The only problem is, how do you determine the exact GI number when it's influenced by temperature, ripeness of a fruit, combination with other ingredients, the addition of water and so on?!
The answer is, you don't unless you're a scientist doing research!
Boiled potatoes and vegetables for example have a lower Glycemic Index than when you mash them.
It does help if you simply stick to foods that are known to have a low GI no matter the external influence on them.
Carbohydrate counting takes a prime place in a diabetic's glucose management.
Because glucose levels depend greatly on the amount eaten then on the type.
Since they are that critical they came up with the glycemic load of foods to indirectly proportionate carbs.
The GL is a measure for the load of carbs per meal. How much it will affect you as a diabetic.
The beginnings of carb counting can be a little tedious but once mastered it becomes second nature.
It helps a great deal in managing your blood glucose levels. It allows better control. More flexibility in the amounts of carbohydrates eaten over the day.

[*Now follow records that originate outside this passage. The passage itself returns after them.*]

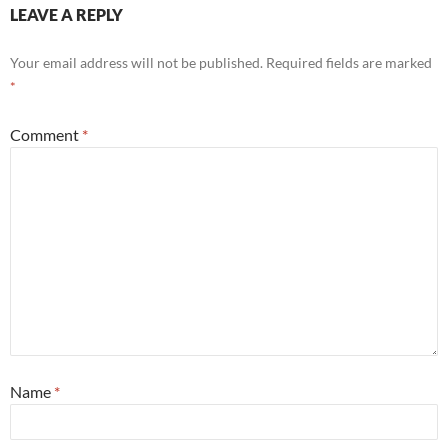
LEAVE A REPLY
Your email address will not be published.
Required fields are marked
*
Comment
*
Name
*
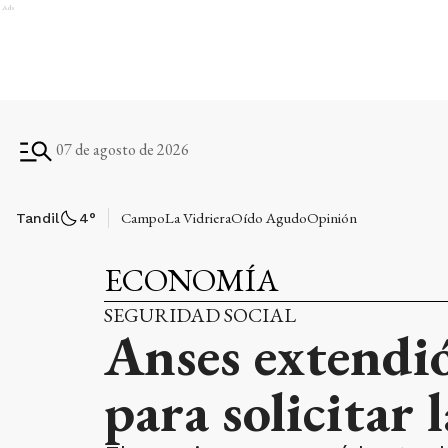
Ads
07 de agosto de 2026
Campo
La Vidriera
Oído Agudo
Opinión
Tandil
4
°
ECONOMÍA
SEGURIDAD SOCIAL
Anses extendió
para solicitar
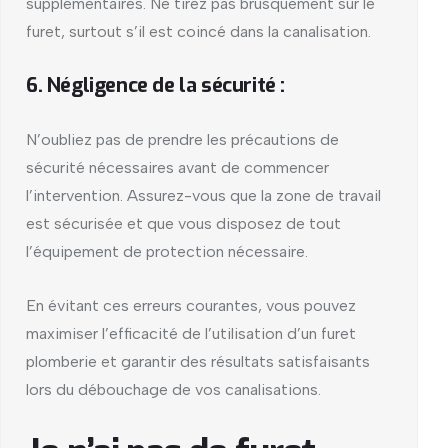
supplémentaires. Ne tirez pas brusquement sur le
furet, surtout s’il est coincé dans la canalisation.
6. Négligence de la sécurité :
N’oubliez pas de prendre les précautions de
sécurité nécessaires avant de commencer
l’intervention. Assurez-vous que la zone de travail
est sécurisée et que vous disposez de tout
l’équipement de protection nécessaire.
En évitant ces erreurs courantes, vous pouvez
maximiser l’efficacité de l’utilisation d’un furet
plomberie et garantir des résultats satisfaisants
lors du débouchage de vos canalisations.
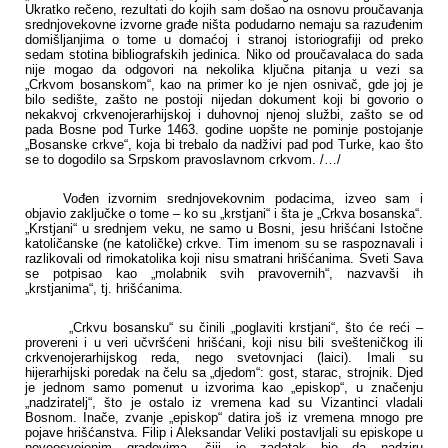
Ukratko rečeno, rezultati do kojih sam došao na osnovu proučavanja
srednjovekovne izvorne građe ništa podudarno nemaju sa razuđenim
domišljanjima o tome u domaćoj i stranoj istoriografiji od preko
sedam stotina bibliografskih jedinica. Niko od proučavalaca do sada
nije mogao da odgovori na nekolika ključna pitanja u vezi sa
„Crkvom bosanskom“, kao na primer ko je njen osnivač, gde joj je
bilo sedište, zašto ne postoji nijedan dokument koji bi govorio o
nekakvoj crkvenojerarhijskoj i duhovnoj njenoj službi, zašto se od
pada Bosne pod Turke 1463. godine uopšte ne pominje postojanje
„Bosanske crkve“, koja bi trebalo da nadživi pad pod Turke, kao što
se to dogodilo sa Srpskom pravoslavnom crkvom.
/…/
Vođen izvornim srednjovekovnim podacima, izveo sam i
objavio zaključke o tome – ko su „krstjani“ i šta je „Crkva bosanska“.
„Krstjani“ u srednjem veku, ne samo u Bosni, jesu hrišćani Istočne
katoličanske (ne katoličke) crkve. Tim imenom su se raspoznavali i
razlikovali od rimokatolika koji nisu smatrani hrišćanima. Sveti Sava
se potpisao kao „molabnik svih pravovernih“, nazvavši ih
„krstjanima“, tj. hrišćanima.
„Crkvu bosansku“ su činili „poglaviti krstjani“, što će reći –
provereni i u veri učvršćeni hrišćani, koji nisu bili svešteničkog ili
crkvenojerarhijskog reda, nego svetovnjaci (laici). Imali su
hijerarhijski poredak na čelu sa „djedom“: gost, starac, strojnik. Djed
je jednom samo pomenut u izvorima kao „episkop“, u značenju
„nadziratelj“, što je ostalo iz vremena kad su Vizantinci vladali
Bosnom. Inače, zvanje „episkop“ datira još iz vremena mnogo pre
pojave hrišćanstva. Filip i Aleksandar Veliki postavljali su episkope u
novoosvojenim gradovima, čiji je zadatak bio da nadziru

However, it doesn't mean you can eat in excesses as this would be unhealthy for anyone. But the occasional treat can be better planned with a matching insulin doses.
Once you know how to estimate the carbs that you're going to have, next is the amount of insulin needed. This is dependent on your activities, age, weight and how your body reacts to insulin.
To know this carbohydrate-to-insulin ratio you will need the help of a diabetic care team. They can estimate a starting ratio which can be fine-tuned in follow up controls. They can also tell how much carbs you're allowed to have per meal.